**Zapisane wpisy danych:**
........

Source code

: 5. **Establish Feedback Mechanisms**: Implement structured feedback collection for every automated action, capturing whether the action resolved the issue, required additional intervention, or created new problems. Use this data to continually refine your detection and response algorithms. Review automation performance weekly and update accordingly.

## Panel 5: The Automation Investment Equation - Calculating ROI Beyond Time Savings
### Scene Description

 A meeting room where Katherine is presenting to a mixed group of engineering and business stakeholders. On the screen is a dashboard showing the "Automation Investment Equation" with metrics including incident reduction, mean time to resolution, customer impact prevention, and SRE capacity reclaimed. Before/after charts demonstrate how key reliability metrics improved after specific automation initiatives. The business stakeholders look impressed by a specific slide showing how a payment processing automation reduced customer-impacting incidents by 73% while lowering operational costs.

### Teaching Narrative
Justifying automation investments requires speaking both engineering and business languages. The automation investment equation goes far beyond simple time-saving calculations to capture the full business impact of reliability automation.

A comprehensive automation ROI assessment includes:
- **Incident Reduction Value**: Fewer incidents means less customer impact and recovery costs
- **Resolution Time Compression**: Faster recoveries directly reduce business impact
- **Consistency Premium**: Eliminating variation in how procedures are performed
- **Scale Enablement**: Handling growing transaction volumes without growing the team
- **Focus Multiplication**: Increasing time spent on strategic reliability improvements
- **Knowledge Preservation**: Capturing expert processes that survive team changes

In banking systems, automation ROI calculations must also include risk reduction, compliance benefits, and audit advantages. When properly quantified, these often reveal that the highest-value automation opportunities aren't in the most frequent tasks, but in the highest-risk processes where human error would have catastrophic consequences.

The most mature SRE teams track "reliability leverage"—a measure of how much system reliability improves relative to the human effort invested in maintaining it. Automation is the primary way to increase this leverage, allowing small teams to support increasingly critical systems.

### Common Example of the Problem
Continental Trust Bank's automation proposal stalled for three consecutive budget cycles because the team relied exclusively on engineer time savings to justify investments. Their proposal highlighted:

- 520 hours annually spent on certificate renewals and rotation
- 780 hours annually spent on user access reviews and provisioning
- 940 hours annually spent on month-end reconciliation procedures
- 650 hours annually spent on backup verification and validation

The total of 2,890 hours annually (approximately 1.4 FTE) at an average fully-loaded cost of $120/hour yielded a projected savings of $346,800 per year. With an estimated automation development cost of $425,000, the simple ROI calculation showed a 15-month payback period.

........

**Polecenie do wykonania:** Odtwórz wiernie wszystkie powyższe dane, zachowując każdy znak i układ wierszy.

**Rozwiązanie zadania:**
Source code

: 5. **Establish Feedback Mechanisms**: Implement structured feedback collection for every automated action, capturing whether the action resolved the issue, required additional intervention, or created new problems. Use this data to continually refine your detection and response algorithms. Review automation performance weekly and update accordingly.

## Panel 5: The Automation Investment Equation - Calculating ROI Beyond Time Savings
### Scene Description

 A meeting room where Katherine is presenting to a mixed group of engineering and business stakeholders. On the screen is a dashboard showing the "Automation Investment Equation" with metrics including incident reduction, mean time to resolution, customer impact prevention, and SRE capacity reclaimed. Before/after charts demonstrate how key reliability metrics improved after specific automation initiatives. The business stakeholders look impressed by a specific slide showing how a payment processing automation reduced customer-impacting incidents by 73% while lowering operational costs.

### Teaching Narrative
Justifying automation investments requires speaking both engineering and business languages. The automation investment equation goes far beyond simple time-saving calculations to capture the full business impact of reliability automation.

A comprehensive automation ROI assessment includes:
- **Incident Reduction Value**: Fewer incidents means less customer impact and recovery costs
- **Resolution Time Compression**: Faster recoveries directly reduce business impact
- **Consistency Premium**: Eliminating variation in how procedures are performed
- **Scale Enablement**: Handling growing transaction volumes without growing the team
- **Focus Multiplication**: Increasing time spent on strategic reliability improvements
- **Knowledge Preservation**: Capturing expert processes that survive team changes

In banking systems, automation ROI calculations must also include risk reduction, compliance benefits, and audit advantages. When properly quantified, these often reveal that the highest-value automation opportunities aren't in the most frequent tasks, but in the highest-risk processes where human error would have catastrophic consequences.

The most mature SRE teams track "reliability leverage"—a measure of how much system reliability improves relative to the human effort invested in maintaining it. Automation is the primary way to increase this leverage, allowing small teams to support increasingly critical systems.

### Common Example of the Problem
Continental Trust Bank's automation proposal stalled for three consecutive budget cycles because the team relied exclusively on engineer time savings to justify investments. Their proposal highlighted:

- 520 hours annually spent on certificate renewals and rotation
- 780 hours annually spent on user access reviews and provisioning
- 940 hours annually spent on month-end reconciliation procedures
- 650 hours annually spent on backup verification and validation

The total of 2,890 hours annually (approximately 1.4 FTE) at an average fully-loaded cost of $120/hour yielded a projected savings of $346,800 per year. With an estimated automation development cost of $425,000, the simple ROI calculation showed a 15-month payback period.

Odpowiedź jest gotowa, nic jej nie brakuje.